What is required — Every line in the listing below from the one with "98: (403, 1149)" through the one with "180: (249, 830)" is to be reproduced exactly, both ends included; leave out the rest.

Data for analysis —
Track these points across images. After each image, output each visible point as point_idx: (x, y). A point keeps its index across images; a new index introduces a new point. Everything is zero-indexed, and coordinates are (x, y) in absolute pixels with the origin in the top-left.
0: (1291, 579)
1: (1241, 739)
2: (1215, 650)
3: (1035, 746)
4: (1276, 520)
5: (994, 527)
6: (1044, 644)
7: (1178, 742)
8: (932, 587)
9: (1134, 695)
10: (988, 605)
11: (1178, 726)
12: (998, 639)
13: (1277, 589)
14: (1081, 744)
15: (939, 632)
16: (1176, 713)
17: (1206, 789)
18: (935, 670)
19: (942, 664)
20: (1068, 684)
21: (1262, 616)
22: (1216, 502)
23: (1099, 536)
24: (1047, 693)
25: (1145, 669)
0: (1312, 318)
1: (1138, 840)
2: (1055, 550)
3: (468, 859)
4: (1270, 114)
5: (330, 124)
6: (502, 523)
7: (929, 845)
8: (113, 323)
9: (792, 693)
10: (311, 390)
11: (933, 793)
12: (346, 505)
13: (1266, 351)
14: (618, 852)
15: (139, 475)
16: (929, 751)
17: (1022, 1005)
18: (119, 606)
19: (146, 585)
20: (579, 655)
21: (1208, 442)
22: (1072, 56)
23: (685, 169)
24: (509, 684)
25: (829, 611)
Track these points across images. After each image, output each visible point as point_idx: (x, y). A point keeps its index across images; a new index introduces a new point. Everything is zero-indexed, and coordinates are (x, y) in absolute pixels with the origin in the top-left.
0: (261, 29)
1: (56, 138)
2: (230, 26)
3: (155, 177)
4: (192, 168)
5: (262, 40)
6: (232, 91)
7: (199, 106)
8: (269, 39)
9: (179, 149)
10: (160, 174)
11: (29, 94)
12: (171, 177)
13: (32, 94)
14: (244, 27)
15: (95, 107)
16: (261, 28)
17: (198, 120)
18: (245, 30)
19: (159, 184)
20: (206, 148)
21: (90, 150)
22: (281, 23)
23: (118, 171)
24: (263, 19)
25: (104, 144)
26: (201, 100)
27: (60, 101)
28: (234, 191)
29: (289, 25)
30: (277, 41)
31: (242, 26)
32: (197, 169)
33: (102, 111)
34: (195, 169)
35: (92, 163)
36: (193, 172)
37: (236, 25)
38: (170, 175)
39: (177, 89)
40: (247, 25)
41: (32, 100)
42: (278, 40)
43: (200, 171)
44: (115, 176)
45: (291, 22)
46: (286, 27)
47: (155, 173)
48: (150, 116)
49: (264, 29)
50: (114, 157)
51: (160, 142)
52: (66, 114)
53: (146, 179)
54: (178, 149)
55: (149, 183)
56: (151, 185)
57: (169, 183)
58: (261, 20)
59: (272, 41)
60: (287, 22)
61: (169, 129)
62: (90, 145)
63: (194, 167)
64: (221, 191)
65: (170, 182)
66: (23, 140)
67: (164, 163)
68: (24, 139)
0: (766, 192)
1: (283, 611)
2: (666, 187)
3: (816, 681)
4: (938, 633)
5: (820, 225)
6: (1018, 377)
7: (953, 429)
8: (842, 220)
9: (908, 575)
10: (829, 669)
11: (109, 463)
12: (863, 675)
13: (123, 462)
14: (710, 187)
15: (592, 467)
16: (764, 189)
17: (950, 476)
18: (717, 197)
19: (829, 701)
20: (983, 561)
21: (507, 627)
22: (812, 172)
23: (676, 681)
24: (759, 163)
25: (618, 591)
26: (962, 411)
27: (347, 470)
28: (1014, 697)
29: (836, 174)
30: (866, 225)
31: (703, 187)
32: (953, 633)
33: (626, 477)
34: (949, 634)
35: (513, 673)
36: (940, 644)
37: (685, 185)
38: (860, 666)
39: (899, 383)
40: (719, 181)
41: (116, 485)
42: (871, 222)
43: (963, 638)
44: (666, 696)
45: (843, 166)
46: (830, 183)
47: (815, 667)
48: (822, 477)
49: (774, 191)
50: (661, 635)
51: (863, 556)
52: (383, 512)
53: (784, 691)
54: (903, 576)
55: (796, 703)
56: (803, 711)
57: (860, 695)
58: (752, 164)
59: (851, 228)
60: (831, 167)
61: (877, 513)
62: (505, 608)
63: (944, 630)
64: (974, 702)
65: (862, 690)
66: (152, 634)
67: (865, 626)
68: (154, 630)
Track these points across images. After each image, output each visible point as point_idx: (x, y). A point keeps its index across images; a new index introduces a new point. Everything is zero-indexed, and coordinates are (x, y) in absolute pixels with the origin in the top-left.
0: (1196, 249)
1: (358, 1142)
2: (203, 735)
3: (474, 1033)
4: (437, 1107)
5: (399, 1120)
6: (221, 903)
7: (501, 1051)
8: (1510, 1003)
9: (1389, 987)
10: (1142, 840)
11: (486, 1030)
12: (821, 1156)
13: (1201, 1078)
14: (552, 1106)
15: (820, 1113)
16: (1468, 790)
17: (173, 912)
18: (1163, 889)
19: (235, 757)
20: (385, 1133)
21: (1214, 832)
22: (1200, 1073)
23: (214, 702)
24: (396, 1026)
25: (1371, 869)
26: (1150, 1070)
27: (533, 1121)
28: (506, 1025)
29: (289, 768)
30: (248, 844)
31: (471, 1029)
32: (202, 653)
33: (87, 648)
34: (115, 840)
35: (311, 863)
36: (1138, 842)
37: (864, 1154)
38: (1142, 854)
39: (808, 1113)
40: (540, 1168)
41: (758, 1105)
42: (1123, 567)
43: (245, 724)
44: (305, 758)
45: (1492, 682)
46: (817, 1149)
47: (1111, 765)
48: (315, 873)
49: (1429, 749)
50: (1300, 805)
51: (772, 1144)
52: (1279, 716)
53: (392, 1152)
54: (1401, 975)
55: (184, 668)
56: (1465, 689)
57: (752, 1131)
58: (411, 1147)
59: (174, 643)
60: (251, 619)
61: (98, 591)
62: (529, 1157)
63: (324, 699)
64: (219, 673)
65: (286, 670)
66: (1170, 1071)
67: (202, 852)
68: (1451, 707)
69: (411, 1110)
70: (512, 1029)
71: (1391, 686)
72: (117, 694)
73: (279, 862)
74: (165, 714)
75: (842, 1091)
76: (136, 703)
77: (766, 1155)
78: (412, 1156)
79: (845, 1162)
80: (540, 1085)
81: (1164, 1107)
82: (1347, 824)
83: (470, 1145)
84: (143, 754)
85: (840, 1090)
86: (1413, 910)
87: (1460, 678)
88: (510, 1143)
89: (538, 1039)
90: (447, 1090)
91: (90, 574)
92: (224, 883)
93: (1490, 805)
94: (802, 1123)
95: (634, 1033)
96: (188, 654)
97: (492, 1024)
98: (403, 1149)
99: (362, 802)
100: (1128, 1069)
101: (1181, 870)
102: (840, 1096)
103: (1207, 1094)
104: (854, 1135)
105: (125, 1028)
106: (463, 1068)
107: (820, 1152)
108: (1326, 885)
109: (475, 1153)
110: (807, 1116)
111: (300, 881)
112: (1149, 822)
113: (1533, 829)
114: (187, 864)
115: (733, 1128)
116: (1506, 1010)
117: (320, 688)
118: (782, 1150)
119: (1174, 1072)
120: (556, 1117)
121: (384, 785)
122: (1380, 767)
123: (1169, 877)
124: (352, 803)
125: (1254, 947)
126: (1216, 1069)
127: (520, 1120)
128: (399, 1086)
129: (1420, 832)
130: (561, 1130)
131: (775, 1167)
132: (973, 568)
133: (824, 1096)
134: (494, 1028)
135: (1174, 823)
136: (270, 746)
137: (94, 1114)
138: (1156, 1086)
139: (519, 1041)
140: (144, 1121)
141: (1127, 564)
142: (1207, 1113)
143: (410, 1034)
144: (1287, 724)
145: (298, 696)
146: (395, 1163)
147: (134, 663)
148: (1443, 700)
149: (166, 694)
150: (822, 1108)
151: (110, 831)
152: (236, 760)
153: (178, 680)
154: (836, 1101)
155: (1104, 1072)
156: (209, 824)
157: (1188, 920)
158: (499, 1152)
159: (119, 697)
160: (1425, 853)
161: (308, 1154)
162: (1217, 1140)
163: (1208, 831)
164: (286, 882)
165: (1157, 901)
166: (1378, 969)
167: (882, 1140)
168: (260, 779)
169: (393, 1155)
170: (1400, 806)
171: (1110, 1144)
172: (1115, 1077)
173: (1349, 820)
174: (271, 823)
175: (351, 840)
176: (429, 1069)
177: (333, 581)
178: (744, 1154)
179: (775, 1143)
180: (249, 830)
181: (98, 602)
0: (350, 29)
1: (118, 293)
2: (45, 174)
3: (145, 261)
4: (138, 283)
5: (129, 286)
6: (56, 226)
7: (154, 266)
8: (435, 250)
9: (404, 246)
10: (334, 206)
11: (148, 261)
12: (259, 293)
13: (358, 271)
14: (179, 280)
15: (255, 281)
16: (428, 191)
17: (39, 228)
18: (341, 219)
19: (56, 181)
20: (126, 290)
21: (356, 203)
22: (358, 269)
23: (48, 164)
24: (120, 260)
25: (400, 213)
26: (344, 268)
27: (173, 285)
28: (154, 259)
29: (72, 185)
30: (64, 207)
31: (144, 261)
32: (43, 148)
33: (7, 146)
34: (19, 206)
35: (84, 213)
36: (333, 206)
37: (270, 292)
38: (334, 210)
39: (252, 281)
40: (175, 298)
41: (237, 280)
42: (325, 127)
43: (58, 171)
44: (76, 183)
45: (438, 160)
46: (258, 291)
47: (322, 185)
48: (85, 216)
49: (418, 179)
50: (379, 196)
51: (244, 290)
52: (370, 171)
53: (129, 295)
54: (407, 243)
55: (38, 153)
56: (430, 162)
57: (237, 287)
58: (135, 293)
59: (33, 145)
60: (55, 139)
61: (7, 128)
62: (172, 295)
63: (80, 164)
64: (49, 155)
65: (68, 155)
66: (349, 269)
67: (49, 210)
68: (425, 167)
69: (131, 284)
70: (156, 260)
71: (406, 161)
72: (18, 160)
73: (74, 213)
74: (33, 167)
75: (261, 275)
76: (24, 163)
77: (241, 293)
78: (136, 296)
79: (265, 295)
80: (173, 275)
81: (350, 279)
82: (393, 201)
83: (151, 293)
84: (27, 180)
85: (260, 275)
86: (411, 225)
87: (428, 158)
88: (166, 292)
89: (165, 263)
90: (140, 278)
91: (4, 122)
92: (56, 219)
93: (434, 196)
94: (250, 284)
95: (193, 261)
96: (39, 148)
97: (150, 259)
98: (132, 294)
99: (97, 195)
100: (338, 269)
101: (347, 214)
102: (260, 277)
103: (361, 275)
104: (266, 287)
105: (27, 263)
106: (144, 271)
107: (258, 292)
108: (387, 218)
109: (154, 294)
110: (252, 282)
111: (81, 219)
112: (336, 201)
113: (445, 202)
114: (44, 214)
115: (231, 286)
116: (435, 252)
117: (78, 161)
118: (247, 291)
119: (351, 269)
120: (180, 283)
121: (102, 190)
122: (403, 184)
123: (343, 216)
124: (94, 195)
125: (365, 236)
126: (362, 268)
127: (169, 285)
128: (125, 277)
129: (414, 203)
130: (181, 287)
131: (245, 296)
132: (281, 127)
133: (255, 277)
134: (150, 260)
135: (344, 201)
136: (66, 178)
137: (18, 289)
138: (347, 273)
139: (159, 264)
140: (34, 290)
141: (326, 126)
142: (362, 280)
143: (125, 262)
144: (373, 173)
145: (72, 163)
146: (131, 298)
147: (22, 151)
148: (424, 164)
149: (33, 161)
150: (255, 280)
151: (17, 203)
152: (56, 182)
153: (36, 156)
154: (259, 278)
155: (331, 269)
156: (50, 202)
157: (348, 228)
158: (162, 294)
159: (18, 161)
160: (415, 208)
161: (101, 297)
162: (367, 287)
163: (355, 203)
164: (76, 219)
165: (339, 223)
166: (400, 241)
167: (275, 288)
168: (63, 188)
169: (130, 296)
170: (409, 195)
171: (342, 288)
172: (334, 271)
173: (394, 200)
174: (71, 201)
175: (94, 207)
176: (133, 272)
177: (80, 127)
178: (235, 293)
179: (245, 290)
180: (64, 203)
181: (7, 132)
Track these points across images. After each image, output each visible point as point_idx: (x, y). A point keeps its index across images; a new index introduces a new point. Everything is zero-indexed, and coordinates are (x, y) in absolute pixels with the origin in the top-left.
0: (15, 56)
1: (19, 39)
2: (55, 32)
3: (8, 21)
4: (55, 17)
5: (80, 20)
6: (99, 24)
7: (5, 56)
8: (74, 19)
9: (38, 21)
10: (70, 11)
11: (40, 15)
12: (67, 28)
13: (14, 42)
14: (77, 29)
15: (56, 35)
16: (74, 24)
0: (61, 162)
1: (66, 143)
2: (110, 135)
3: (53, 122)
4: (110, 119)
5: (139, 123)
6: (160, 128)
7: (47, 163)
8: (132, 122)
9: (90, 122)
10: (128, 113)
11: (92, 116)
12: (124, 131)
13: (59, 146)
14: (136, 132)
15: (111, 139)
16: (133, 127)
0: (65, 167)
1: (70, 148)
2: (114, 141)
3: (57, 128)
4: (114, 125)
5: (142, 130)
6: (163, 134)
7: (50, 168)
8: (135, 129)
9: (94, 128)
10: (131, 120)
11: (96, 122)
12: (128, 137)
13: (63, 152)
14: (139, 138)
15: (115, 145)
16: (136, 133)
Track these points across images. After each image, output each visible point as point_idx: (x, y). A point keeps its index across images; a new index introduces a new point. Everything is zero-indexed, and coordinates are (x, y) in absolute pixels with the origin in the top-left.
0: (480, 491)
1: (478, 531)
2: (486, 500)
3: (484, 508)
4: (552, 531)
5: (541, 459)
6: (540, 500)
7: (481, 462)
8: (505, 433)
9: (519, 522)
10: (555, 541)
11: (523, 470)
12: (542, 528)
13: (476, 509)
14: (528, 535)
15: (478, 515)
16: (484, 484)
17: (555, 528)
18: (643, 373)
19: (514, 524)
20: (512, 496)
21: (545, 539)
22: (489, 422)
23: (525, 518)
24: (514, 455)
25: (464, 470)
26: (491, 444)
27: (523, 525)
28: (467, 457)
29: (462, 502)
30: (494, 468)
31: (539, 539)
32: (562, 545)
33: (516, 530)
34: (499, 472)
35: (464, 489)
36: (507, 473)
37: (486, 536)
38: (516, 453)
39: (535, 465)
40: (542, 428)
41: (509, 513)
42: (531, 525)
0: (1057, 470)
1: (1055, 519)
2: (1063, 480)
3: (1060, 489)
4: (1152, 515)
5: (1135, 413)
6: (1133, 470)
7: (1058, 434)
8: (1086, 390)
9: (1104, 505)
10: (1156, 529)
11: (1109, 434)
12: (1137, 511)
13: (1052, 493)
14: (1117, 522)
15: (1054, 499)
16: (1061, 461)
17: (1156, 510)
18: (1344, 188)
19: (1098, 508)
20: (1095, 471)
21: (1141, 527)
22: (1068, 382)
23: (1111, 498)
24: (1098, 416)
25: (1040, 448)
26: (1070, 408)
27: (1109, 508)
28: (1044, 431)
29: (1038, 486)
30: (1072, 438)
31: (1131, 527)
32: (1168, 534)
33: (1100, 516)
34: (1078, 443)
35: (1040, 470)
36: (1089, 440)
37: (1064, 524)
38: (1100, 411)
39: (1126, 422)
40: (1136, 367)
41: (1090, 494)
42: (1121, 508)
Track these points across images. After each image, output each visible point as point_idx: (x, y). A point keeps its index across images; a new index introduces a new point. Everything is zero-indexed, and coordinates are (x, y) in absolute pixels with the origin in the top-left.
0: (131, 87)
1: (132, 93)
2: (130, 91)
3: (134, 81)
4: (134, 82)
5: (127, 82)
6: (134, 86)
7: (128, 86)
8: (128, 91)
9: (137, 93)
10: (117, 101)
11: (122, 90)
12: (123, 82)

Response to the task —
98: (403, 1149)
99: (362, 802)
100: (1128, 1069)
101: (1181, 870)
102: (840, 1096)
103: (1207, 1094)
104: (854, 1135)
105: (125, 1028)
106: (463, 1068)
107: (820, 1152)
108: (1326, 885)
109: (475, 1153)
110: (807, 1116)
111: (300, 881)
112: (1149, 822)
113: (1533, 829)
114: (187, 864)
115: (733, 1128)
116: (1506, 1010)
117: (320, 688)
118: (782, 1150)
119: (1174, 1072)
120: (556, 1117)
121: (384, 785)
122: (1380, 767)
123: (1169, 877)
124: (352, 803)
125: (1254, 947)
126: (1216, 1069)
127: (520, 1120)
128: (399, 1086)
129: (1420, 832)
130: (561, 1130)
131: (775, 1167)
132: (973, 568)
133: (824, 1096)
134: (494, 1028)
135: (1174, 823)
136: (270, 746)
137: (94, 1114)
138: (1156, 1086)
139: (519, 1041)
140: (144, 1121)
141: (1127, 564)
142: (1207, 1113)
143: (410, 1034)
144: (1287, 724)
145: (298, 696)
146: (395, 1163)
147: (134, 663)
148: (1443, 700)
149: (166, 694)
150: (822, 1108)
151: (110, 831)
152: (236, 760)
153: (178, 680)
154: (836, 1101)
155: (1104, 1072)
156: (209, 824)
157: (1188, 920)
158: (499, 1152)
159: (119, 697)
160: (1425, 853)
161: (308, 1154)
162: (1217, 1140)
163: (1208, 831)
164: (286, 882)
165: (1157, 901)
166: (1378, 969)
167: (882, 1140)
168: (260, 779)
169: (393, 1155)
170: (1400, 806)
171: (1110, 1144)
172: (1115, 1077)
173: (1349, 820)
174: (271, 823)
175: (351, 840)
176: (429, 1069)
177: (333, 581)
178: (744, 1154)
179: (775, 1143)
180: (249, 830)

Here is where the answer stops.